While the digital behavioral health space has exploded as of late, Boyce said he still remembers the early days of Array, when many people were skeptical about behavioral health’s ability to be effectively delivered by virtual means.

“For the first five or six years that I worked in this space, I spent the majority of my time trying to convince folks that this was an acceptable and reliable means of delivering services,” he said.

He kept the faith by leaning into literature supporting telehealth. And then finally, people started to catch on.

“Five years or so ago, I felt a light switch go off,” Boyce recalled. “I said, ‘They get it. It just makes a lot of sense.’”

COVID-19 has supported that logic even further.

Telehealth has become critical as the pandemic has necessitated social distancing measures to reduce the spread of the virus.
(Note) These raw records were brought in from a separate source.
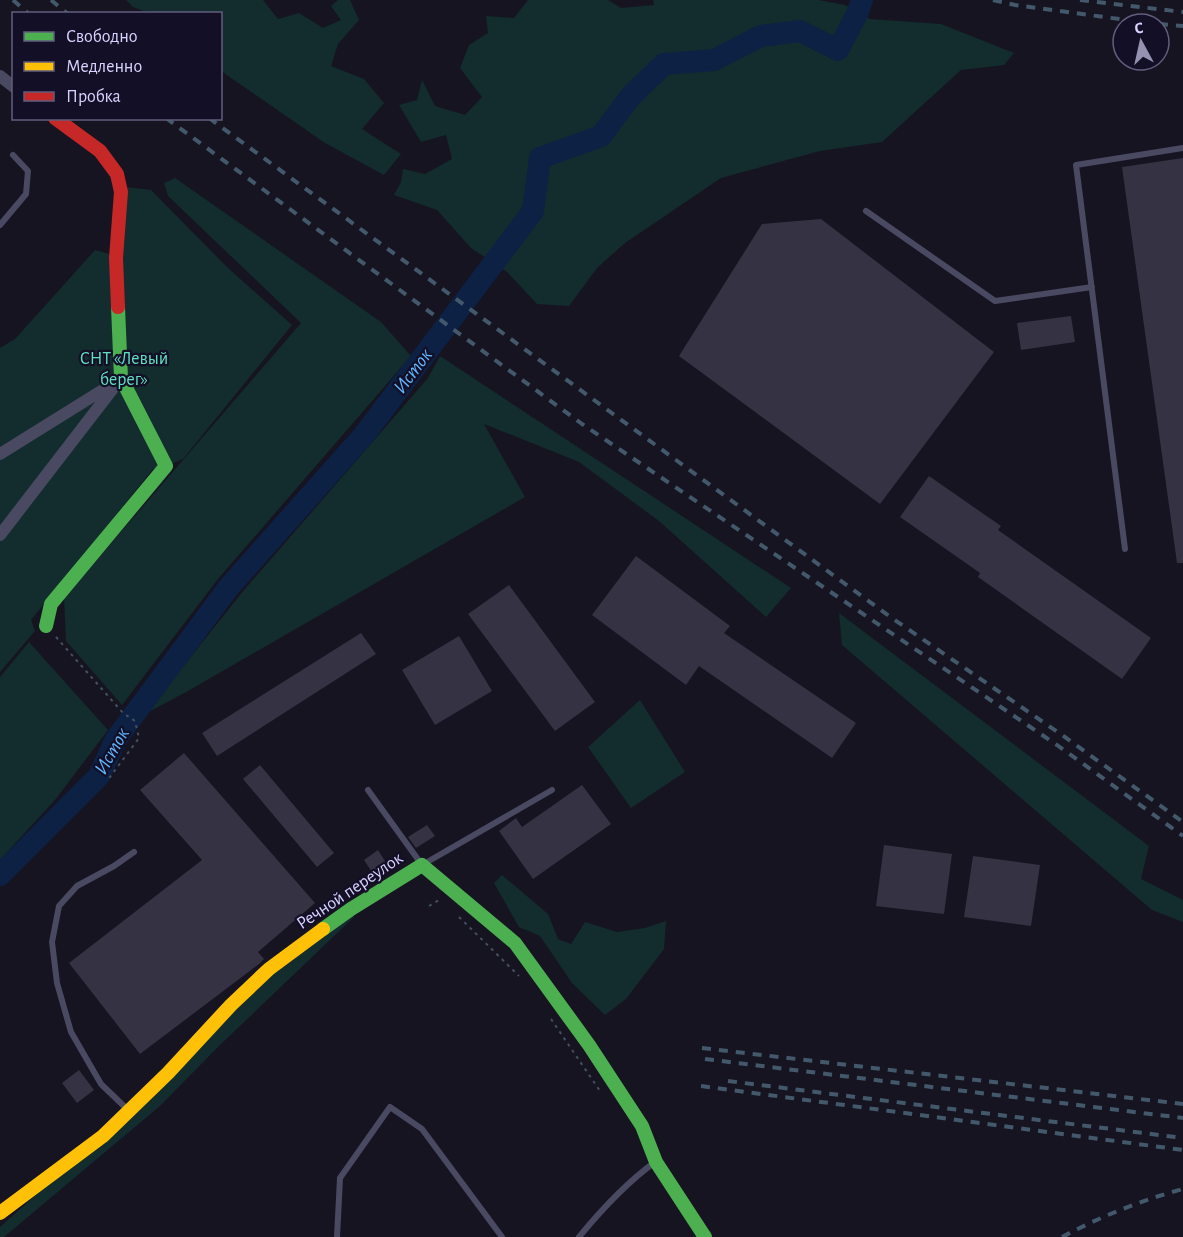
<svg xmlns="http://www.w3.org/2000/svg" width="1183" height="1237" viewBox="0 0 1183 1237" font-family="'Alegreya Sans',sans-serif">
<rect width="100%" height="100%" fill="#161421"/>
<path fill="#132c2d" d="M126 0H263L278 19 299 13 323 28 341 20 331 6 338 0H350L359 20 338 44 331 66 364 79 384 103 362 129 401 154 384 175 325 143 221 71 220 14 148 13 133 7Z
M528 0H608L621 8 654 5 653 0H819L845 5 870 19 941 24 1014 53 1004 65 961 70 882 142 820 151 721 178 625 243 597 268 569 306 537 304 507 272 471 248 437 210 394 195 401 182 403 169 425 174 452 159 446 135 421 142 399 105 417 100 422 80 435 106 465 115 482 97 460 68 469 45 488 33 486 16 514 18Z
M175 178 381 322 411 356 218 579 122 705 66 641 64 598 301 323 168 196 164 183Z
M127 187 151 190 228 268 292 325 183 459 166 466 153 469 31 620 35 631 0 672V348L15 339 95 250 120 257Z
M440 356 791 588 766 617 659 521 579 462 484 424 525 497 188 691 145 714 244 590 428 378Z
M839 613 1149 846 1141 879 1183 900V922L1152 910 842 645Z
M29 642 108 730 55 800 0 860V677Z
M640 700 685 772 631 808 588 747Z
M502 875 548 914 558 939 571 944 585 922 617 932 645 928 666 921 664 949 626 999 605 1015 572 983 540 936 519 927 494 883Z
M351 909 354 917 218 1047 160 1106 4 1237H0V1227L48 1184 231 1005Z"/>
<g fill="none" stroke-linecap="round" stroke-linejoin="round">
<path stroke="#0d2144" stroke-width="22" d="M0 875 99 776 116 739 229 587 364 435 533 211 540 158 601 136 630 97 664 64 714 60 761 36 800 31 838 50 858 12 862 0"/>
</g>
<path fill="#343243" d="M1183 158V563H1177L1122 167Z
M821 219 994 352 880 504 679 356 762 224Z
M1071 316 1075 342 1021 350 1017 323Z
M929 476 1001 526 998 530 1151 638 1122 679 978 577 980 573 900 517Z
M636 556 730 626 724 633 856 723 832 758 699 666 686 685 592 615Z
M509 585 595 702 555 731 468 614Z
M361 633 376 654 217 756 202 733Z
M459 636 492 691 435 725 402 670Z
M184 753 315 903 258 952 264 959 259 964 140 1054 69 963 202 860 140 790Z
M260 765 334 853 317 867 243 779Z
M582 785 611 824 533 879 499 831 516 818 522 827Z
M427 825 435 836 416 848 408 837Z
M884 845 952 854 944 914 876 906Z
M378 850 388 866 374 875 364 860Z
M973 856 1040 865 1031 926 964 917Z
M79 1070 94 1090 77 1103 62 1083Z"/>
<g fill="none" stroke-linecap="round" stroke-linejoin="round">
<path stroke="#44505f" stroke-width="2" stroke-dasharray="3 4.5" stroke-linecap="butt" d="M56 637 123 713 135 721 139 738 107 781
M429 906 439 900
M459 917 519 976
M551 1019 600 1091"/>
<path stroke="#4a4962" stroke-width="6" d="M866 211 995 301 1092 287
M0 225 26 194 28 171 13 155
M1125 549 1076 165 1183 148
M368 790 422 865 552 790
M128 1110 101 1084 71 1032 57 983 52 942 59 906 77 886 114 866 134 852
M337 1237 340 1178 390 1107 422 1129 502 1237
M579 1237C602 1209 626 1183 655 1162"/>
<path stroke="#4a4962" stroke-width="12" d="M0 76 14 87
M0 454 114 383
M0 535 121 378"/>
<path stroke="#4caf50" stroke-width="14" d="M46 626 51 604 166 466 121 378 118 307
M323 929 351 909 422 865 515 943 589 1045 642 1126 656 1162 705 1237"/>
<path stroke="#ffc107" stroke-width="14" d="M0 1213 103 1136 168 1073 231 1005 269 969 323 929"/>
<path stroke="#c62828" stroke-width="14" d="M55 118 100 151 117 174 121 192 116 258 118 307"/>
<path stroke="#43596b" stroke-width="4" stroke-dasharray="9 8" stroke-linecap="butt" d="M13 0 29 14
M51 0 68 14
M993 0 1015 5 1156 24
M1080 0 1183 12
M1159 24 1183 26
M166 118 582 424 1057 745 1183 836
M209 118 889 616 1062 735 1183 822
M702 1048 1183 1104
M705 1059 1183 1118
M728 1081 1183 1138
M701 1086 1183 1150
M1062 1237C1100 1217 1141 1200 1183 1189"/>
</g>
<g text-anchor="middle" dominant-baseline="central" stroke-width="4.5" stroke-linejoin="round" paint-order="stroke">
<g font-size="18" fill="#5fe0c0" stroke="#130f26">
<text x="124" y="359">СНТ «Левый<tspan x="124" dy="21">берег»</tspan></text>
</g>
<g font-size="18" fill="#d9d4ff" stroke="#130f26">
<text transform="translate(350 891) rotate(-34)">Речной переулок</text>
</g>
<g font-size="20" font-style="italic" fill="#62b6ff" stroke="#130f26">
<text transform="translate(413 371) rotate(-53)">Исток</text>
<text transform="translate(112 751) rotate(-60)">Исток</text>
</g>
</g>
<rect x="12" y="12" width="210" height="108" fill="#130f26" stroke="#625e7d" stroke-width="1.5"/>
<rect x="24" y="32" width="30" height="9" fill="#4caf50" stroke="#625e7d" stroke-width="1.5"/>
<text x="66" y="42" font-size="18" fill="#d9d4ff">Свободно</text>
<rect x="24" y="62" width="30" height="9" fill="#ffc107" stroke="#625e7d" stroke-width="1.5"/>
<text x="66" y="72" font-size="18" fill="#d9d4ff">Медленно</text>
<rect x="24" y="92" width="30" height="9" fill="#c62828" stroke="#625e7d" stroke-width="1.5"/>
<text x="66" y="102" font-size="18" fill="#d9d4ff">Пробка</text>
<g transform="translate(1141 42) rotate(352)"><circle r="28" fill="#130f26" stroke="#625e7d" stroke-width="1.5"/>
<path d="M0-4.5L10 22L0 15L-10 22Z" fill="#9591b1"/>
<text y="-9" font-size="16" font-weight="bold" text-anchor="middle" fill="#d9d4ff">С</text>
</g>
</svg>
On top of that, telehealth has been regarded as a potentially novel way to close the workforce shortage gap in behavioral health, particularly as some cross-state restrictions have been waived due to the pandemic and calls to make such waivers permanent have grown.

“[Telehealth] is… clinically validated and accepted,” Boyce said. “Within the last year, that has… become more obvious.”

Array’s evolution, growth plan

In December 2019, the company — which was still known as InSight at that time — merged with Chicago-based Regroup Telehealth to become InSight + Regroup, forming the nation’s largest telepsychiatry provider. This January, the combined company rebranded itself as Array Behavioral Care.

“I think we were all looking for a bit of a renewal,” Boyce said. “We wanted a brand that represented the diversity of the services that we offer, the diversity of people that we serve and the clinicians that we work with. We all really quickly lobbied around the name Array.”

Since its merger, Array has hired more than 320 new clinicians. Array’s team currently provides services for individuals in over 40 states, and Boyce said the company is looking to be in all 50 by next year.

To help make it happen, Array recently scored a $24 million growth investment from Wells Fargo Strategic Capital, Health Velocity Capital and other existing investors.

“We think we’ve found some great partners that bring not just capital to the equation, but … expertise and strategic value,” Boyce said. “We’re really focused on using [the funding] to pursue new opportunities, to finetune some of our systems and platforms that we operate on and [to] ultimately get our services to as many people as possible.”

And as telehealth continues to become more popular across the behavioral health landscape, Array plans to cement its place as a pioneer — and powerhouse — in the space.

“We’re targeting more than 30% growth this year, and probably even more growth in the years after that,” he said. “It’s about putting those resources in the right places that are going to help us.”